Termination Conditions: The Most Overlooked Design Decision
When does the Agent's loop stop? This question seems simple but is actually the most error-prone part of Agent design.
LLM self-determined termination. The most common approach: the LLM judges that the task is complete and returns a final answer instead of a tool call. The problem is the LLM may terminate too early (giving an answer before the task is done) or never terminate (getting stuck in a tool-calling loop).
Maximum step limit. A hard cap to prevent infinite loops. But a fixed step limit is crude -- simple tasks may need only 2 steps, complex tasks may need 20. A limit set too low truncates complex tasks; too high wastes resources.
Cost budget. Forced termination when cumulative token consumption reaches a preset threshold. More precise than step limits, because token consumption varies greatly across steps.
Timeout. Termination when wall-clock time exceeds a threshold. Particularly important for user-facing applications -- users will not wait for an Agent to run for 5 minutes.
In practice, these termination conditions typically need to be combined. A robust Agent should have at least three layers of termination protection: the LLM's own judgment (normal path), step/cost limits (safety net), and timeout (last resort).
The State Machine Perspective
Agent behavior can be formalized as a state machine. Each state represents a decision point; each transition represents a tool call or LLM reasoning step.
[Initialize] -> [LLM Reasoning] -> [Select Tool] -> [Execute Tool] -> [LLM Reasoning] -> ... -> [Output Result]
^ |
└──────────────────────────────────────┘Viewing Agents through the state machine lens has several benefits:
Observability. Every state transition is a recordable event. By logging the state sequence, you can trace the Agent's complete decision process -- which tools it called, in what order, and the input/output of each step.
Testability. You can write tests for specific state transitions: given a particular intermediate state, does the Agent choose a reasonable next step? This is more precise and more controllable than testing end-to-end behavior.
Error recovery.

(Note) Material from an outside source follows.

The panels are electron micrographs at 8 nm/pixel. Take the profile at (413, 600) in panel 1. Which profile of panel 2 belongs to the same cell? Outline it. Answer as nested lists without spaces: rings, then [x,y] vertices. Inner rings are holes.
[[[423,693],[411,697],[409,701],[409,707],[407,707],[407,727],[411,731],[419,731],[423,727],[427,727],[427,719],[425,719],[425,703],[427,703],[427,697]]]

If a tool call fails, the state machine can roll back to the previous decision point and let the LLM choose an alternative. This is smarter than simple retry -- retry assumes the same operation will succeed; rollback allows the LLM to take a different path.
When You Do Not Need an Agent
The loop control in Agents amplifies uncertainty -- every LLM decision is probabilistic, and the combination of multiple decisions makes system behavior harder to predict. The following scenarios can be handled with simpler architectures:
Fixed task steps. If the processing flow is predetermined (retrieve, then analyze, then summarize), you do not need an Agent -- a linear pipeline is more reliable, faster, and easier to debug. The value of an Agent is dynamic decision-making; fixed steps do not require dynamic decisions.
No external tool interaction. If the task involves only text processing (summarization, translation, classification), you do not need an Agent -- a single LLM call or a simple chain suffices.
Extremely high reliability requirements. Multi-step Agent decisions mean every step can fail, and errors accumulate. If the business demands 99.9% success rate, Agent architecture may not deliver -- a 99% success rate per step drops to 95% after 5 steps.
Choosing between an Agent architecture and a simple pipeline is a strategic architectural decision that should be settled before writing code.